Nous n’avons rien contre les réfugiés de fait. C’est leur bagage religieux qui nous chagrine. En tout paradoxe. La guerre entretient la foi. « Beaucoup d’individus n’étaient pas spécialement religieux à la base avant la guerre, il croyaient davantage en l’être humain, mais lorsqu’ils ont vu ce que l’homme pouvait faire à l’homme, ils ont commencé à croire davantage en Dieu. » Quoi qu’on en dise, il est bien plus facile de transiger devant une loi divine que devant une rafale de mitraillette. Nos conseils d’intégration à l’encontre des réfugiés témoignent souvent d’une insupportable candeur. L’une des plus belles consistait à conseiller aux femmes de retirer leur voile. Les chrétiennes d’Orient n’en reviennent toujours pas, elles qui le portent en signent d’humilité envers la Vierge Marie. Une bévue parmi d’autres, significatives de notre ignorance des civilisations autres que la nôtre.

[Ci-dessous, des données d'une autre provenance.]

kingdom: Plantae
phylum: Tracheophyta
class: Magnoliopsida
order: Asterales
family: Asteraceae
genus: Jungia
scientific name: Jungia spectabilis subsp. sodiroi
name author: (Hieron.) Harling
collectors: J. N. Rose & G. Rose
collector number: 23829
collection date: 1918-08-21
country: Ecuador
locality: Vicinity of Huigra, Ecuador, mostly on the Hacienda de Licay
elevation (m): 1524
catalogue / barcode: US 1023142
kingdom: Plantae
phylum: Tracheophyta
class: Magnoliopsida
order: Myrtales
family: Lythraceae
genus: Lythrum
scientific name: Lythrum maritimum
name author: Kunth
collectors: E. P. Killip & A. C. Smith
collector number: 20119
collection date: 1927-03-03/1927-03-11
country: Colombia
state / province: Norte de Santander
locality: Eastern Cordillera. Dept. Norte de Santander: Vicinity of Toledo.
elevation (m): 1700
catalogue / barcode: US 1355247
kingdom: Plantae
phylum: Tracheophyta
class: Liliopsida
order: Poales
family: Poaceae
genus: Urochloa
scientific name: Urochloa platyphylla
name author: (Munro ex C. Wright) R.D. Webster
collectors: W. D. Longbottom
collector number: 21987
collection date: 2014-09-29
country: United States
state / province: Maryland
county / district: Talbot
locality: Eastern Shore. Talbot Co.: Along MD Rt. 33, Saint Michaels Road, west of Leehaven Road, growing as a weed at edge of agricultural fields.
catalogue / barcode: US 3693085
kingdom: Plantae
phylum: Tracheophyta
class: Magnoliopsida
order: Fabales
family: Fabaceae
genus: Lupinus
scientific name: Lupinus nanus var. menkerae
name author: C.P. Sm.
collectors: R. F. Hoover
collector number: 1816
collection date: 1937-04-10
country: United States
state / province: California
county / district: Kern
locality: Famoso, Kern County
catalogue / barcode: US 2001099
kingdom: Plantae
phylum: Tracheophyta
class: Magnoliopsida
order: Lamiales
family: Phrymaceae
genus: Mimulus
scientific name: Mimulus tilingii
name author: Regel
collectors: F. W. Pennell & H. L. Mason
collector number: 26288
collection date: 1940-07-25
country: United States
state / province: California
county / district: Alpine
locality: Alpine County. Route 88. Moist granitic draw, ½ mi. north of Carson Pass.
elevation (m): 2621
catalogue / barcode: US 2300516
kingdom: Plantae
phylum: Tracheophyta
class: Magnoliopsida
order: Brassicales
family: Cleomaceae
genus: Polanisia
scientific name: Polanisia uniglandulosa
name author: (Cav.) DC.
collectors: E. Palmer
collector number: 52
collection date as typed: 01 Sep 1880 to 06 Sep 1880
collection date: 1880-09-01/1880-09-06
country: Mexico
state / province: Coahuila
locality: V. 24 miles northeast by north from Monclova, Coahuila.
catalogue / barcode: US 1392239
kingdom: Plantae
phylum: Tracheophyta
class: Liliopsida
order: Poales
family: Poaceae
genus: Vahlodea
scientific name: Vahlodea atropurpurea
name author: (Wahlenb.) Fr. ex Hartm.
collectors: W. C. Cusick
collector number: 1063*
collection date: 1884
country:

Parvenu à ce point, la question du « que faire ? » est depuis longtemps dépassé. Un traitement symptomatique n’aboutira pas à grand-chose. La diplomatie s’éteint lentement. L’humanisme a été enterré depuis longtemps, relégué injustement au rang d’un idéalisme niaiseux. La Méditerranée continuera à se transformer en cimetière, les frontières prendront des allures de murs infranchissables, et les communautés s’écharperont joyeusement. Si vous êtes d’humeur cynique, c’est le moment d’investir dans les entreprises d’armement, la valeur la plus sûre depuis que le premier australopithèque a ramassé un bout de bois pour en frapper son voisin. Toute notre histoire.